I found that you changed mail/mail-mt.c:end_event_callback prototype too much, it should be same as before. (the "void *data" part should not be there, the function is called with only 3 parameters). Regarding to this, mail-mt.c: line 261: Is it possible that there is activity_id=0 and the error is set? In that case, the error is not initialized properly and it will crash/leak a bit later probably, so the cleaner solution can be:
...
	} else if (mail_msg->priv->activity_id) {
		activity_id = mail_msg->priv->activity_id;
...

mail/mail-ops.c: em_filter_folder_element_filter: From my point of view, the check for non-NULL is not necessary and can be removed here:
+		camel_folder_sync (folder, FALSE, camel_exception_is_set (&m->base.ex) ? NULL : &m->base.ex);

mail/mail-ops.c: fetch_mail_fetch: do the check with camel_exception_is_set, not with ex.id comparision, (Fejj told me it's not the evo style, when I did almost the same in other bug/patch.)

prepare_offline_desc (struct _set_offline_msg *m, int done) - remove that "int done" parameter, as you did everywhere else.

I also noticed your g_assert calls. You know, srag needs that as something non-crashing.

I would personally prefer g_slice_new0, instead of g_slice_new (just because of future possible enhancement of the structure and in case of forgotten initialization on one place in the code by anyone), so if you like (aka not mandatory), you can change it to g_slice_new0.

All other things seems to be fine for me, so after you fix things above, let it be in trunk and see what will users report.
Comment 35 Matthew Barnes 2007-12-20 16:15:08 UTC
(In reply to comment #34)
> With this patch, I got this crash every time I start Evolution (aka I cannot
> start it). Without the patch it works just fine.

I think that was the extra parameter in end_event_callback().  I fixed in Fedora but I guess I forgot to fix it in the upstream patch.


> I found that you changed mail/mail-mt.c:end_event_callback prototype too much,
> it should be same as before. (the "void *data" part should not be there, the
> function is called with only 3 parameters).

Fixed.


> Regarding to this, mail-mt.c: line 261: Is it possible that there is 
> activity_id=0 and the error is set? In that case, the error is not
> initialized properly and it will crash/leak a bit later probably, so the
> cleaner solution can be:
> ...
>         } else if (mail_msg->priv->activity_id) {
>                 activity_id = mail_msg->priv->activity_id;
> ...

Not sure, that's Srini's logic and I didn't mess with it.  Let's deal with that in the context of his non-intrusive errors work rather than here.

 
> mail/mail-ops.c: em_filter_folder_element_filter: From my point of view, the
> check for non-NULL is not necessary and can be removed here:
> +               camel_folder_sync (folder, FALSE, camel_exception_is_set
> (&m->base.ex) ? NULL : &m->base.ex);

The check is to make sure an existing error doesn't get overwritten.

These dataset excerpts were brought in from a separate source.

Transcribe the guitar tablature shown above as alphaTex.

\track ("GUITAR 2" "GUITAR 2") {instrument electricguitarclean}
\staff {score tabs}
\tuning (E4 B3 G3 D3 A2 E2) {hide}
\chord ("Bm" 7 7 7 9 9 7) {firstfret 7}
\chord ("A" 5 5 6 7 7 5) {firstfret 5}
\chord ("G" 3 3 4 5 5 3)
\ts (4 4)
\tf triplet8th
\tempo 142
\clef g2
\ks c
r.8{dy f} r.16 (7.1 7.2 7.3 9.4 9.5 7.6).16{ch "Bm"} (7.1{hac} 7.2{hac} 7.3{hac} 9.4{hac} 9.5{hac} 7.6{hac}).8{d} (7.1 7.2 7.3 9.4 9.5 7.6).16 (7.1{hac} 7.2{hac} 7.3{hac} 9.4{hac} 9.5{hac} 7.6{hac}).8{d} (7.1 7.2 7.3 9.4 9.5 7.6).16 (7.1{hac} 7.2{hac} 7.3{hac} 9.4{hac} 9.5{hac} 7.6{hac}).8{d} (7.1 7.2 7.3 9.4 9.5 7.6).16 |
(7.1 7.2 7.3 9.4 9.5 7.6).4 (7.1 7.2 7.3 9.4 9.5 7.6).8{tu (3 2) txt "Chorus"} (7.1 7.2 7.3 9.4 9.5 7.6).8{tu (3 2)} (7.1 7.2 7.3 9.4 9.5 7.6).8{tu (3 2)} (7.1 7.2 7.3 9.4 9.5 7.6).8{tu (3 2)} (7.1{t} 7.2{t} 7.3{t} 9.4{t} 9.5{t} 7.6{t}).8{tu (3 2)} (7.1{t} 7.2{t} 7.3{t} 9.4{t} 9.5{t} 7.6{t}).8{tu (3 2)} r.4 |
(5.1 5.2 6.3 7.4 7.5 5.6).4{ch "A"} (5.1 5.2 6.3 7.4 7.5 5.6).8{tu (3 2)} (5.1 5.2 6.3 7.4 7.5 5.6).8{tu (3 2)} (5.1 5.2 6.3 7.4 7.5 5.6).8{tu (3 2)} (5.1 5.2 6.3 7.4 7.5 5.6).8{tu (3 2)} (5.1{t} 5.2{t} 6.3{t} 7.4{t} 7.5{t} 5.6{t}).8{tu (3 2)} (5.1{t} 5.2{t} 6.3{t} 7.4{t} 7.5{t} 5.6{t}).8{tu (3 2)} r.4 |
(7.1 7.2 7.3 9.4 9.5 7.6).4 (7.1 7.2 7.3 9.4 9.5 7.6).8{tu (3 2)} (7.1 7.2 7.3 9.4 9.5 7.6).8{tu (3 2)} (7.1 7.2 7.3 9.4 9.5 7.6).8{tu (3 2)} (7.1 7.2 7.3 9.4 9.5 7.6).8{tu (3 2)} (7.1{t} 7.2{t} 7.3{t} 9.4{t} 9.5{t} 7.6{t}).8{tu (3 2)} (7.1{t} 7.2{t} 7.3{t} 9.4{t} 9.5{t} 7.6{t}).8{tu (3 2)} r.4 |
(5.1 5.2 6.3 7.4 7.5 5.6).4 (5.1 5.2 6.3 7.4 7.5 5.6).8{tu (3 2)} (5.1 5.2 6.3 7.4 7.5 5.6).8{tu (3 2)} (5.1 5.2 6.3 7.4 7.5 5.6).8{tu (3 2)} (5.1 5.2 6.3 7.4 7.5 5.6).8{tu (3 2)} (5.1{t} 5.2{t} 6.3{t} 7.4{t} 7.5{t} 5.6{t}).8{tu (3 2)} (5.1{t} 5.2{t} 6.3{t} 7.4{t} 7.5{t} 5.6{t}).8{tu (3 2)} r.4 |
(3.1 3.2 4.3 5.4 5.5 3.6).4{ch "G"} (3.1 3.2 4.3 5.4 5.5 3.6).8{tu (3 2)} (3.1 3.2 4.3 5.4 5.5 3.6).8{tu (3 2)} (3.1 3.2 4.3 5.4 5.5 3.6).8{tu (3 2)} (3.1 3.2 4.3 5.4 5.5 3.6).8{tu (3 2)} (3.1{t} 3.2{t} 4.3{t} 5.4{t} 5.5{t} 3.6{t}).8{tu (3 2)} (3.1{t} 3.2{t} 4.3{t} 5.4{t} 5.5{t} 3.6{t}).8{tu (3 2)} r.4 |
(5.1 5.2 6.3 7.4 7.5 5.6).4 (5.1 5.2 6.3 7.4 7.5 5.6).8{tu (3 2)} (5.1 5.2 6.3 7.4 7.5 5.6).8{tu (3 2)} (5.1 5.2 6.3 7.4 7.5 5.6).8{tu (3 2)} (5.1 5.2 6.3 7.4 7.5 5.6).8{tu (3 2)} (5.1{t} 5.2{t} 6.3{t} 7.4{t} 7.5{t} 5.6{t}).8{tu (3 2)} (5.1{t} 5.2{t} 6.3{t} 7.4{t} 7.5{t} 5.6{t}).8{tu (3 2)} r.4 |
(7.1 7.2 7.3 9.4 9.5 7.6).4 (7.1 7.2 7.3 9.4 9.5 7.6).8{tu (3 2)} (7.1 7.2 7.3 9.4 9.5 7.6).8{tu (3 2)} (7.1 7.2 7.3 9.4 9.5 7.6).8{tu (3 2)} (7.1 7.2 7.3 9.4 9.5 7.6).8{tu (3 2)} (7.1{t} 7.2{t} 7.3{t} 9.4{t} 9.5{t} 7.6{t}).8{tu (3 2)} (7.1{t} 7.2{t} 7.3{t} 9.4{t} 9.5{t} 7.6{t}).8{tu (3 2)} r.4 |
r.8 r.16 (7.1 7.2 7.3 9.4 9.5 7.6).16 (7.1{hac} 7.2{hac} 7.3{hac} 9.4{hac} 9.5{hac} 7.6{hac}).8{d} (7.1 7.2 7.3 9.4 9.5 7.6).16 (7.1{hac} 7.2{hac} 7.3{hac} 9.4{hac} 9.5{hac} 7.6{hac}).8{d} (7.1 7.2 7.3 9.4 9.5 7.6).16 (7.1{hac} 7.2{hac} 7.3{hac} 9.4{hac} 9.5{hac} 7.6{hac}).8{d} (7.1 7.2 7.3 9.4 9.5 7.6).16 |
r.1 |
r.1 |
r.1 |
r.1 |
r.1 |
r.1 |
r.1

> mail/mail-ops.c: fetch_mail_fetch: do the check with camel_exception_is_set,
> not with ex.id comparision, (Fejj told me it's not the evo style, when I did
> almost the same in other bug/patch.)

Fixed.

 
> prepare_offline_desc (struct _set_offline_msg *m, int done) - remove that
> "int done" parameter, as you did everywhere else.

Fixed.

 
> I also noticed your g_assert calls. You know, srag needs that as something
> non-crashing.

Fixed.

 
> I would personally prefer g_slice_new0, instead of g_slice_new (just because
> of future possible enhancement of the structure and in case of forgotten
> initialization on one place in the code by anyone), so if you like (aka not
> mandatory), you can change it to g_slice_new0.

Fixed.


Thanks for the review!  It'll be nice to finally get this off my hands.
A quick smoketest shows the modified patch is working okay for me.  I'll
write up the ChangeLogs and commit this.
Comment 36 Milan Crha 2007-12-20 16:23:06 UTC
(In reply to comment #35)
> 
> > mail/mail-ops.c: em_filter_folder_element_filter: From my point of view, the
> > check for non-NULL is not necessary and can be removed here:
> > +               camel_folder_sync (folder, FALSE, camel_exception_is_set
> > (&m->base.ex) ? NULL : &m->base.ex);
> 
> The check is to make sure an existing error doesn't get overwritten.
> 

Oh, my fault, I didn't realize it as opposite check and I misread brackets. Oops.
Comment 37 Matthew Barnes 2007-12-20 18:02:48 UTC
Committed to trunk (revision 34730).